##### EXCERPT #####
Pregnant women in Alabama are often given a long list of things they can, can't, should or shouldn't due during their pregnancies. A new study suggests one more thing that pregnant women may want to keep in mind. While women are going through the second trimester in particular, they may want to be extra careful while operating a motor vehicle in order to bypass the increased chance of a car collision.
Fortunately, while women are in their first trimester accident risks were shown to be approximately the same as for non-pregnant females. Nevertheless, no matter what stage a pregnant woman is in, her car accident stats will still be lower than young male drivers. As such, ladies should not feel the need to hand over the keys to young husbands, who tend to have higher car crash statistics across the board.
Research recommend that pregnant ladies engage in safer driving tactics, such as always obeying stop signs, avoiding speeding and taking care to minimize distractions. Basically, if standard safe driving practices are successfully adhered to, it may serve to minimize the increase in accident tendency. Interestingly, researchers indicated that all of the crashes that their study analyzed were avoidable had the pregnant woman made just a small change in her driving practices.
##### DATASET RECORDS #####
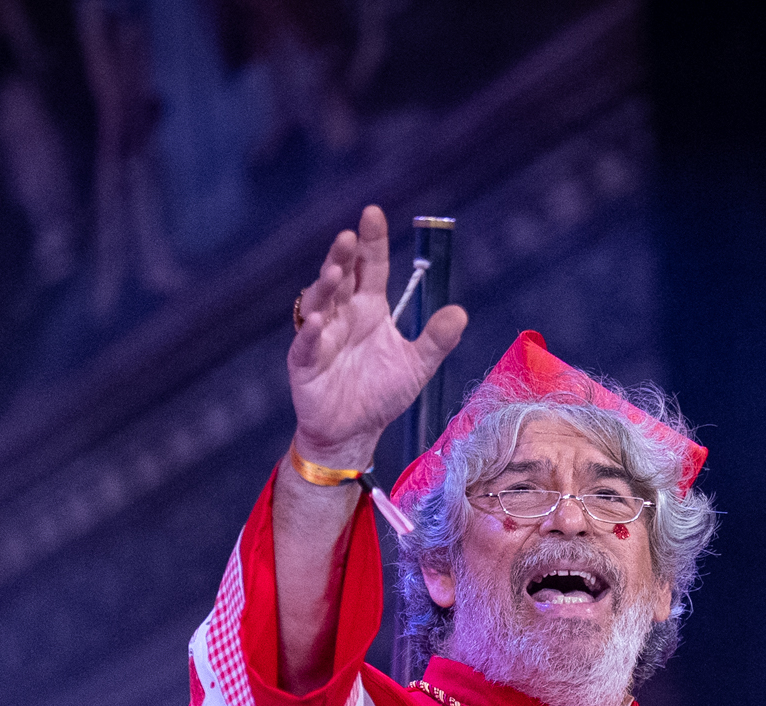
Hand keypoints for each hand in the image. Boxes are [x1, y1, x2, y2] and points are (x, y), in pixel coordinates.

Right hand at [288, 205, 467, 468]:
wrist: (354, 433)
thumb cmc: (381, 393)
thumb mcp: (417, 365)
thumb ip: (436, 339)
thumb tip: (460, 312)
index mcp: (370, 308)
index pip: (371, 266)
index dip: (372, 241)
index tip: (373, 213)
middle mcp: (343, 314)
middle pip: (341, 277)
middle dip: (343, 255)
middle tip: (349, 236)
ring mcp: (321, 336)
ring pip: (320, 303)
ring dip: (325, 286)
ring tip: (335, 272)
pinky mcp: (305, 362)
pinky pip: (307, 344)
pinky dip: (311, 333)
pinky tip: (319, 322)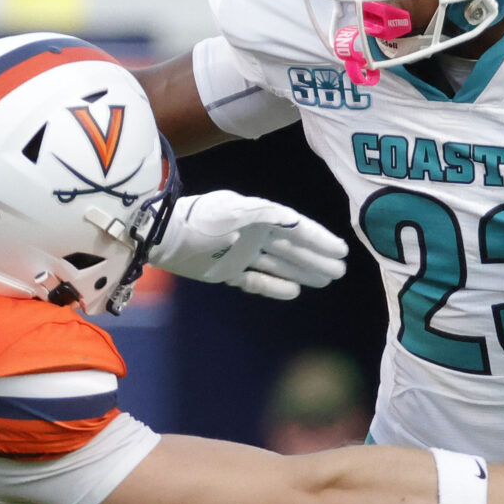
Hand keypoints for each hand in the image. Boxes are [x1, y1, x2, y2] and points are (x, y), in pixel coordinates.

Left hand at [155, 191, 347, 301]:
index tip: (341, 250)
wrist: (163, 239)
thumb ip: (261, 214)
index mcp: (258, 217)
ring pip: (279, 264)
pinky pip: (257, 280)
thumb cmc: (197, 221)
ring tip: (325, 280)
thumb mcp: (229, 210)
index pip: (296, 228)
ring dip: (302, 272)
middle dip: (316, 258)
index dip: (319, 239)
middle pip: (292, 248)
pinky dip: (274, 286)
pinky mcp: (226, 272)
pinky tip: (293, 293)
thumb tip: (292, 219)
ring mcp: (241, 253)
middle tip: (340, 271)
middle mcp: (253, 234)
#####
**PROMPT 1:**
Translate this sentence from the article on driving during pregnancy into Spanish: "A new study suggests one more thing that pregnant women may want to keep in mind."
**PROMPT 2:**
Carry on the article about driving during pregnancy from its last sentence.

**YOUR RESPONSE 1:**
Un nuevo estudio sugiere una cosa más que las mujeres embarazadas quizá quieran tener en cuenta.

**YOUR RESPONSE 2:**
Still, when an Alabama driver is hurt in an accident caused by another driver, the situation is largely out of his or her control. No matter how careful we are, there will always be another irresponsible -- in in many cases unconscionably unlawful -- motor vehicle operator with whom we must share the road.
When negligent or unlawful drivers cause harm to fellow drivers in car accidents, the injured parties may be entitled to valuable financial compensation to cover the immense cost of medical care required to recover from their injuries. Also, considering that many drivers do not have health insurance to cover the high cost of a hospital stay, the successful pursuit of personal injury damages could be the only hope that a person could obtain funding to recover from their injuries.